* Your task *
Copy out the whole Commons speech on Ministry of Defence cuts word for word.

* Text to read *
--------------------------------
UK Parliament / Open data

Ministry of Defence

Proceeding contribution from Toby Perkins (Labour) in the House of Commons on Monday, 26 February 2018. It occurred during Estimates day on Ministry of Defence.

The scale of the cuts we have experienced in defence are genuinely endangering our ability and the Government’s ability to protect our nation.

I maintain the point that I made earlier. It is tremendously disappointing that the Secretary of State is not here to respond to the debate. I take the Minister’s point about the fact that the Secretary of State is meeting the Prime Minister. I am sure she is a busy woman and he is a busy man, but, given how much we read about how extensively the Secretary of State is supposed to be lobbying for defence spending, it would have been good if he had been here.

I have been in the position of being on the Front Bench and having people complain about the fact that I am the one responding. It is meant as no insult to the Minister. In my opinion, he might make a better Secretary of State than the one we have at the moment, but I do not mean to undermine his career by saying so. I would prefer it even more if my hon. Friend the Member for Llanelli (Nia Griffith) was the Secretary of State. I say again, it would have been good if the Secretary of State had been here.

I repeat the point made by my hon. Friend the Member for Bridgend (Mrs Moon): it would be a tremendous shame if the Minister was forced into a position where he felt he had to resign because of the level of cuts to the Ministry of Defence. He would be a loss to the Government. I know how seriously he takes his position and what an agony it would be for him if he had to do so, so I hope he is not placed in that position.
--------------------------------
* Dataset content *
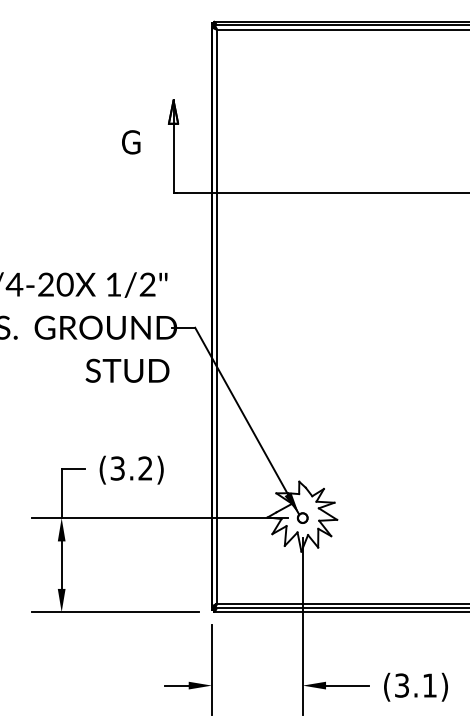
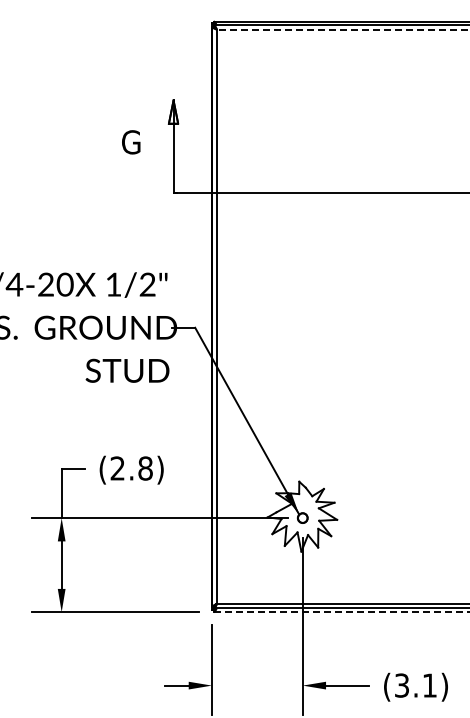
line at (342, 29): solid -> dashed
text at (131, 468): (3.2) -> (2.8)
line at (341, 612): solid -> dashed
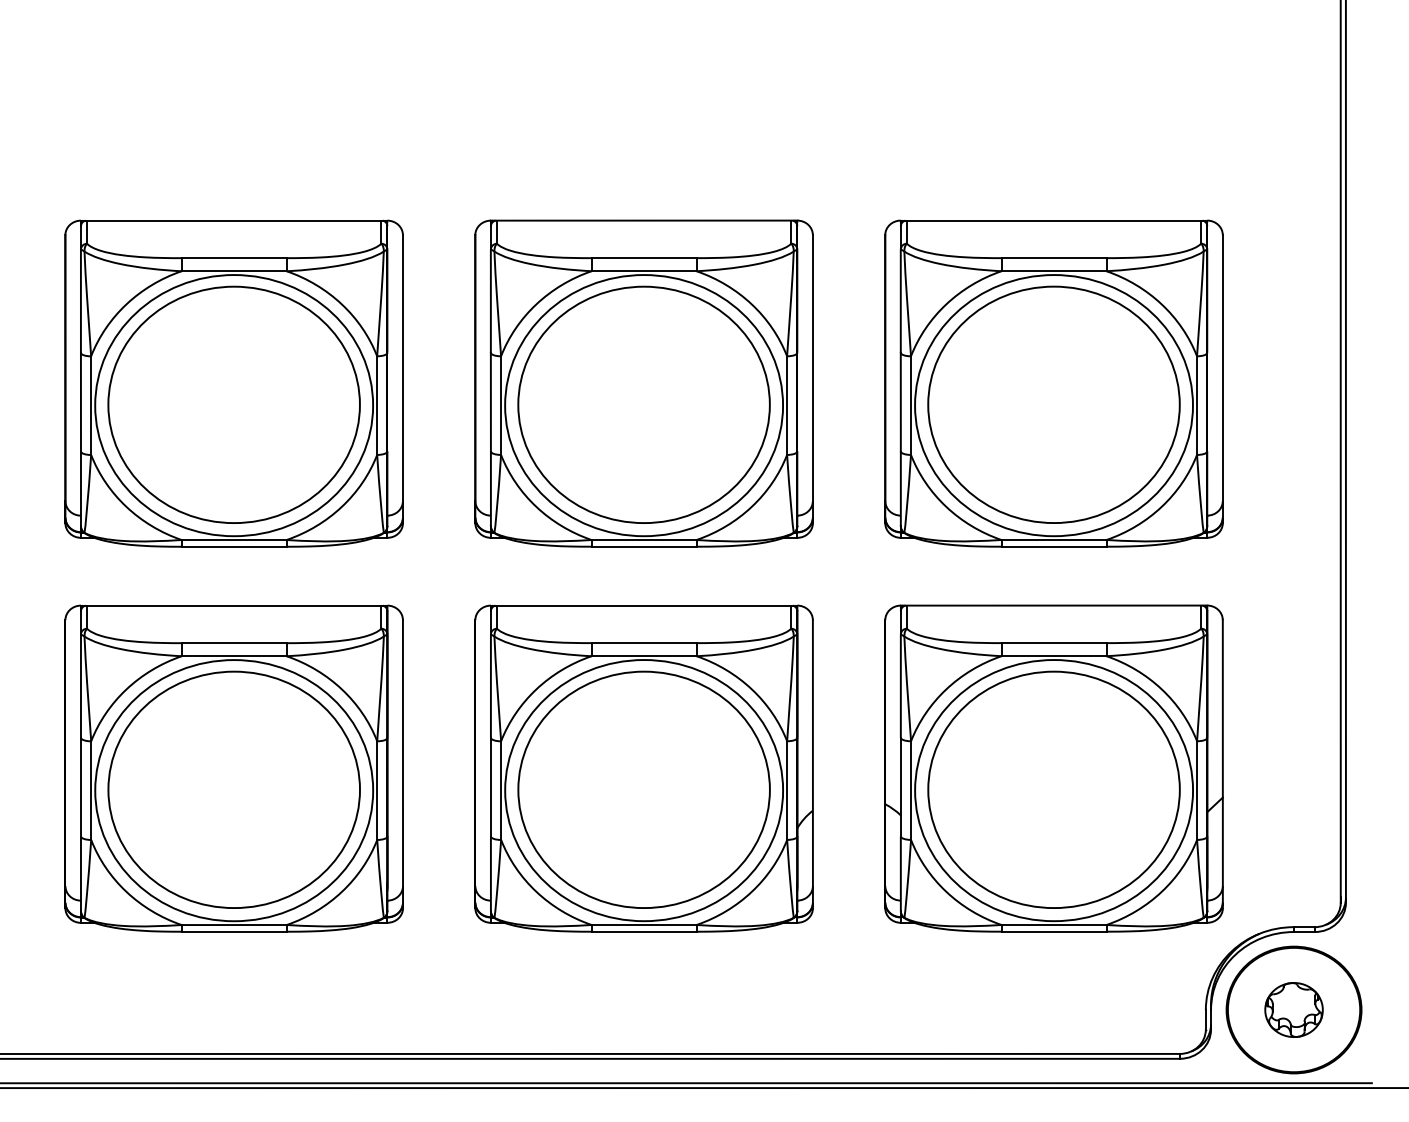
--------------------------------
* Finished task *
UK Parliament / Open data

Ministry of Defence

Proceeding contribution from Toby Perkins (Labour) in the House of Commons on Monday, 26 February 2018. It occurred during Estimates day on Ministry of Defence.

The scale of the cuts we have experienced in defence are genuinely endangering our ability and the Government’s ability to protect our nation.

I maintain the point that I made earlier. It is tremendously disappointing that the Secretary of State is not here to respond to the debate. I take the Minister’s point about the fact that the Secretary of State is meeting the Prime Minister. I am sure she is a busy woman and he is a busy man, but, given how much we read about how extensively the Secretary of State is supposed to be lobbying for defence spending, it would have been good if he had been here.

I have been in the position of being on the Front Bench and having people complain about the fact that I am the one responding. It is meant as no insult to the Minister. In my opinion, he might make a better Secretary of State than the one we have at the moment, but I do not mean to undermine his career by saying so. I would prefer it even more if my hon. Friend the Member for Llanelli (Nia Griffith) was the Secretary of State. I say again, it would have been good if the Secretary of State had been here.

I repeat the point made by my hon. Friend the Member for Bridgend (Mrs Moon): it would be a tremendous shame if the Minister was forced into a position where he felt he had to resign because of the level of cuts to the Ministry of Defence. He would be a loss to the Government. I know how seriously he takes his position and what an agony it would be for him if he had to do so, so I hope he is not placed in that position.